Japan has suspended its hunting of whales and is near to formally pulling out only halfway through the current season in Antartica. The economics of the whaling industry is declining in Japan, with key figures in the Fisheries Agency disgraced for allowing a black market in the meat. The shift has raised hopes that Japan may be moving to end the 23-year-old program, which has ended the lives of around 10,000 Antarctic whales.
The International Fund for Animal Welfare said government sources in Japan had decided to cut short the season, and the fleet would head back to port.
”Under pressure from all fronts, the Japanese whaling fleet is apparently withdrawing early this season from the internationally recognised sanctuary around Antarctica,” said the fund’s global whales campaign director, Patrick Ramage.
”We hope this is a first sign of Japanese government decision-makers recognising there is no future for whaling in the 21st century and that responsible whale-watching, the only genuinely sustainable use of whales, is now the best way forward for a great nation like Japan.”
An official at the Fisheries Agency of Japan, Tatsuya Nakaoku, said in Tokyo yesterday that, putting safety first, the fleet had halted scientific whaling for now.
When asked if Japan was considering bringing back the fleet earlier than planned, Mr Nakaoku said this remained an option and added that Japan’s whaling plans were not going smoothly.

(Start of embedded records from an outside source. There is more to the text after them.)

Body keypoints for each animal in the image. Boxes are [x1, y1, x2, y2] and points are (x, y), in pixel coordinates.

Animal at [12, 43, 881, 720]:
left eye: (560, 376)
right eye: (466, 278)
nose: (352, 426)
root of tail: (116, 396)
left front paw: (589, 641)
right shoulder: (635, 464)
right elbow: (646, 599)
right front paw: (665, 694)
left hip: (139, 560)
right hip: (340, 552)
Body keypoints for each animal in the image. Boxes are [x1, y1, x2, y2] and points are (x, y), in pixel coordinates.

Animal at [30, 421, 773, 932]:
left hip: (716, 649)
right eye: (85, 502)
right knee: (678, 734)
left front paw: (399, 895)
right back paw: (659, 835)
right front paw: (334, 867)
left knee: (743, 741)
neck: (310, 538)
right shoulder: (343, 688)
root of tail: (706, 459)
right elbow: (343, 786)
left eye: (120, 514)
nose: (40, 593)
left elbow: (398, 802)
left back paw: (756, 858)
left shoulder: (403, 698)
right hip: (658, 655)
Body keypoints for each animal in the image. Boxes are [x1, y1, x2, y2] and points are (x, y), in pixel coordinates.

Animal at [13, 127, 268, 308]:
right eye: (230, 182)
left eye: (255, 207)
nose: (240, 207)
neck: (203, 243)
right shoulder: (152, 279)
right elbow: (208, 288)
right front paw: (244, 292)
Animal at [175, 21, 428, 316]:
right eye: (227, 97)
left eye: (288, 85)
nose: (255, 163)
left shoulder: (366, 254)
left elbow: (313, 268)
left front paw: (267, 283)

Greenpeace Japan’s director, Junichi Sato, added: ”When the government says it is ‘considering’ something, they have already decided.”

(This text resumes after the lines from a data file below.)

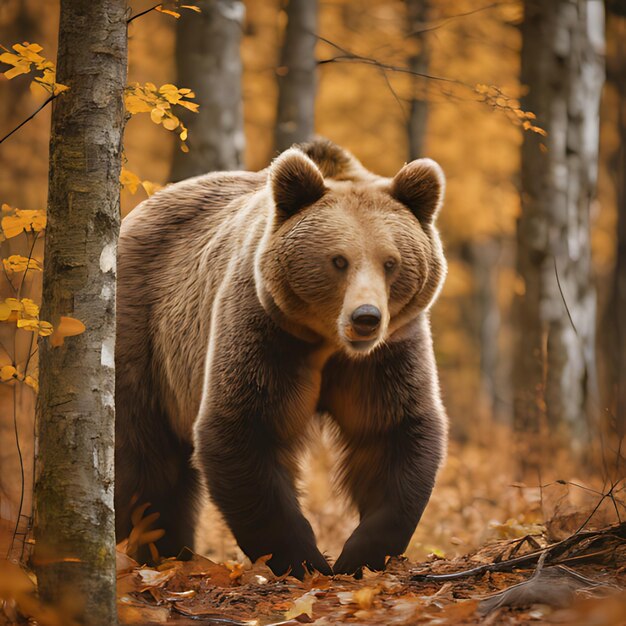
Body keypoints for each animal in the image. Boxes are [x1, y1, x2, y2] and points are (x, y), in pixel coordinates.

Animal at [114, 139, 446, 576]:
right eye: (338, 260)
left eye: (391, 262)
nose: (366, 318)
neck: (327, 343)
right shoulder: (267, 332)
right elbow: (244, 428)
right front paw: (303, 560)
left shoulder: (385, 355)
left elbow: (392, 432)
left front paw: (360, 556)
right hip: (144, 332)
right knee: (144, 455)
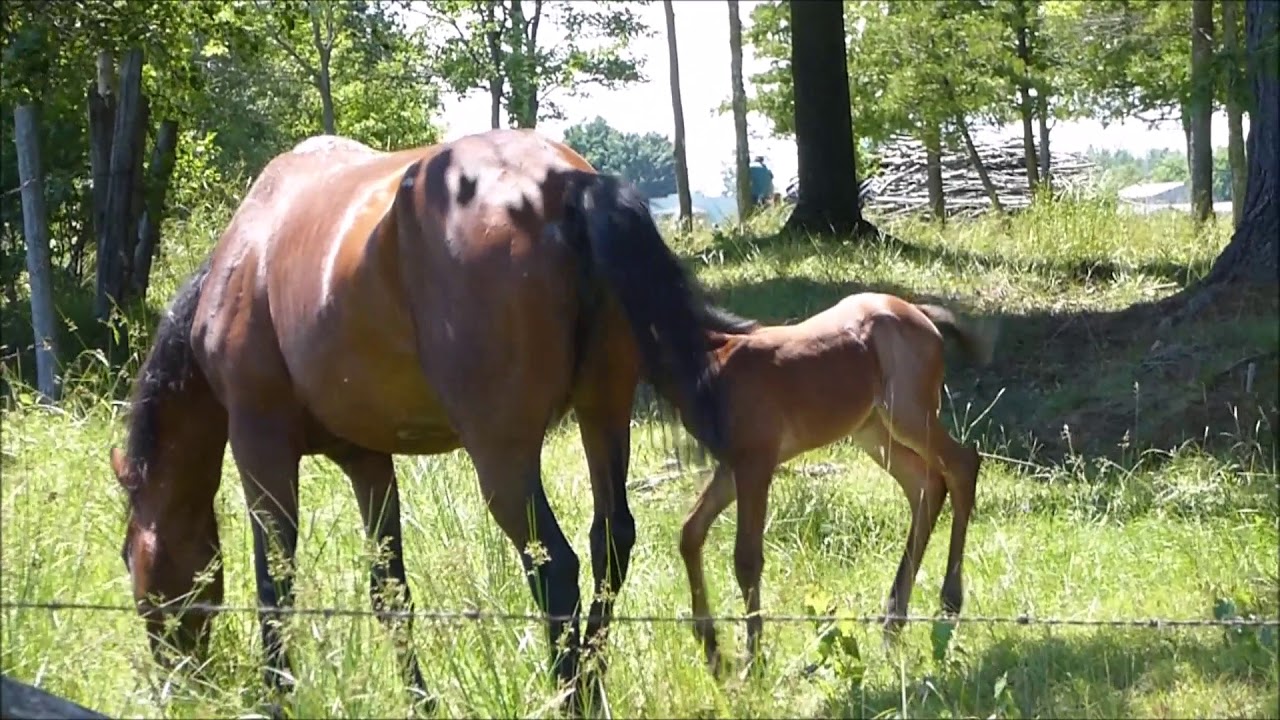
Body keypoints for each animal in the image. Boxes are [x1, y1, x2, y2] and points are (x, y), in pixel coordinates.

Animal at [109, 128, 751, 715]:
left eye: (129, 556)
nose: (175, 681)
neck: (246, 259)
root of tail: (564, 184)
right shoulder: (367, 461)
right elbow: (390, 592)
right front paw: (420, 701)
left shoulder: (259, 445)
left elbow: (275, 582)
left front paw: (277, 695)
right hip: (605, 416)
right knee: (609, 542)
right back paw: (591, 683)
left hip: (503, 457)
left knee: (555, 567)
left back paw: (571, 697)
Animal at [665, 292, 999, 675]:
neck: (713, 361)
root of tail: (918, 313)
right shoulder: (733, 465)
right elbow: (691, 531)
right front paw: (713, 649)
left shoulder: (755, 464)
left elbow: (745, 557)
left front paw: (752, 662)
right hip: (873, 432)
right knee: (925, 483)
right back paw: (893, 623)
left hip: (909, 416)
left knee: (962, 465)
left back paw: (948, 604)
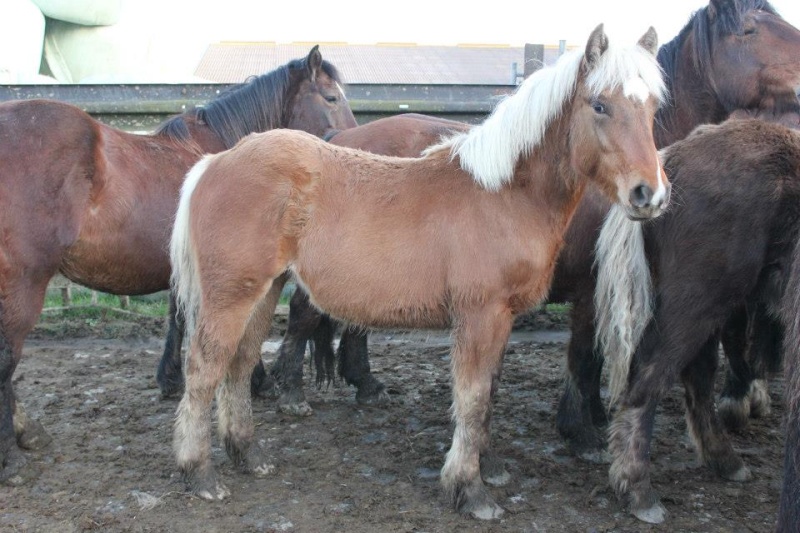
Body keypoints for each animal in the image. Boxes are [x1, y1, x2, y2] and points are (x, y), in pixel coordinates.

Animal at [0, 44, 356, 482]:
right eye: (331, 97)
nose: (349, 143)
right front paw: (256, 382)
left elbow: (178, 320)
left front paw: (169, 378)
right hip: (24, 281)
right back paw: (13, 453)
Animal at [170, 25, 668, 516]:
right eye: (599, 105)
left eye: (652, 107)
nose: (650, 194)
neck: (504, 193)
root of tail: (214, 163)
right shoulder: (480, 315)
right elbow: (472, 398)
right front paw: (470, 490)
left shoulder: (502, 319)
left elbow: (489, 394)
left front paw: (490, 468)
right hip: (232, 295)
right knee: (204, 369)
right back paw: (201, 475)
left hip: (265, 289)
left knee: (238, 364)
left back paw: (248, 455)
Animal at [592, 117, 800, 524]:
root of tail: (670, 162)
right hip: (698, 301)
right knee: (649, 380)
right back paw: (638, 490)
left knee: (695, 377)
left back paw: (725, 460)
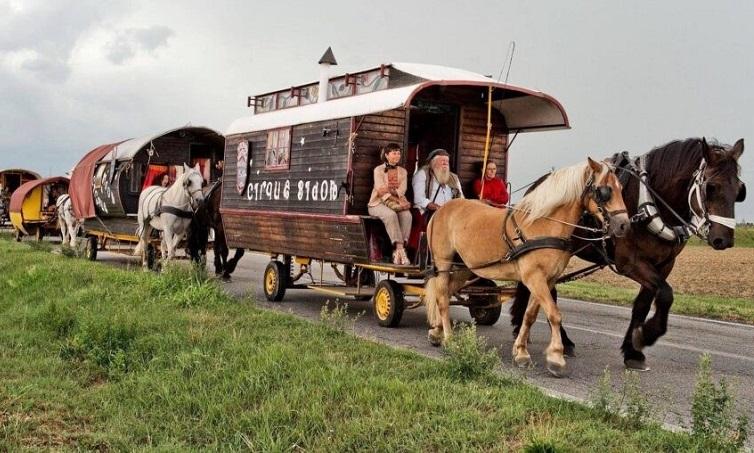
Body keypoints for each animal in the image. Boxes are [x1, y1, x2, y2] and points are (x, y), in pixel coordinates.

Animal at [424, 157, 628, 376]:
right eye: (605, 191)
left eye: (621, 188)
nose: (624, 225)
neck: (543, 225)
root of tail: (441, 210)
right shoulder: (534, 278)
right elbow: (554, 314)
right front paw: (556, 357)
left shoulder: (547, 280)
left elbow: (530, 315)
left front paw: (521, 352)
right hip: (443, 263)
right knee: (442, 298)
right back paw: (448, 338)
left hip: (463, 267)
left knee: (443, 293)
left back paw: (436, 331)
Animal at [508, 136, 744, 370]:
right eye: (710, 187)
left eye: (740, 190)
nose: (724, 239)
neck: (647, 204)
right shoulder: (630, 263)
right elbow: (665, 294)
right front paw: (647, 335)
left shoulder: (664, 264)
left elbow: (644, 303)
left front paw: (634, 350)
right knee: (550, 291)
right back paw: (563, 342)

After being pursued by Sea Shepherd, the whalers have had their kills stopped at a time when finances are tight in Tokyo and international diplomatic pressure is rising. An unconvinced Sea Shepherd leader Paul Watson said he would not relax pressure on the factory ship, Nisshin Maru, which was around 2000 nautical miles from its whaling grounds, and still steaming away.

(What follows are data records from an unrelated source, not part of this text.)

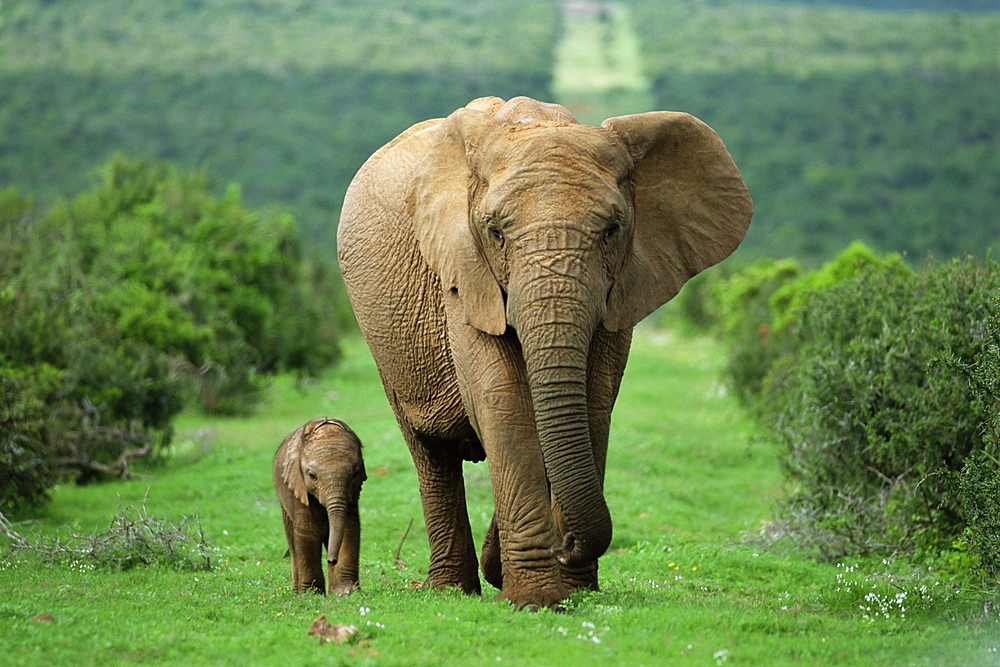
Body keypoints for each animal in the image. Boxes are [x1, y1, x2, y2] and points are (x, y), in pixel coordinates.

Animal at [274, 418, 368, 596]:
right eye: (312, 476)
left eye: (355, 473)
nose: (331, 560)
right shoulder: (298, 487)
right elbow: (308, 530)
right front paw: (311, 594)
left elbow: (349, 527)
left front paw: (345, 592)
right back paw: (296, 593)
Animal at [338, 95, 752, 612]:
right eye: (495, 233)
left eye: (612, 230)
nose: (568, 543)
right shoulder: (463, 271)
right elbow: (501, 398)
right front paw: (533, 601)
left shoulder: (623, 285)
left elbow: (594, 399)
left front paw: (573, 590)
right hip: (388, 348)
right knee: (431, 452)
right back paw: (451, 589)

Nisshin Maru, closely pursued by the Sea Shepherd ship Bob Barker, was at last report running east near the Antarctic Peninsula, and approaching Drake Passage below South America. Captain Watson said he was still concerned Nisshin Maru might try to circumnavigate Antarctica and return to its whaling zone, far south-west of Western Australia. This year, a smaller whaling fleet came under sustained Sea Shepherd pressure, sharply reducing its capacity to catch a quota of up to 935 minke and 50 fin whales.
Meanwhile, the Chilean government said it planned to use naval assets to closely monitor the approaching factory ship. Chile has permanently banned whaling in its waters and forbids the transport of cetacean parts through them, but Nisshin Maru should be able to navigate Drake Passage without entering the Chilean zone.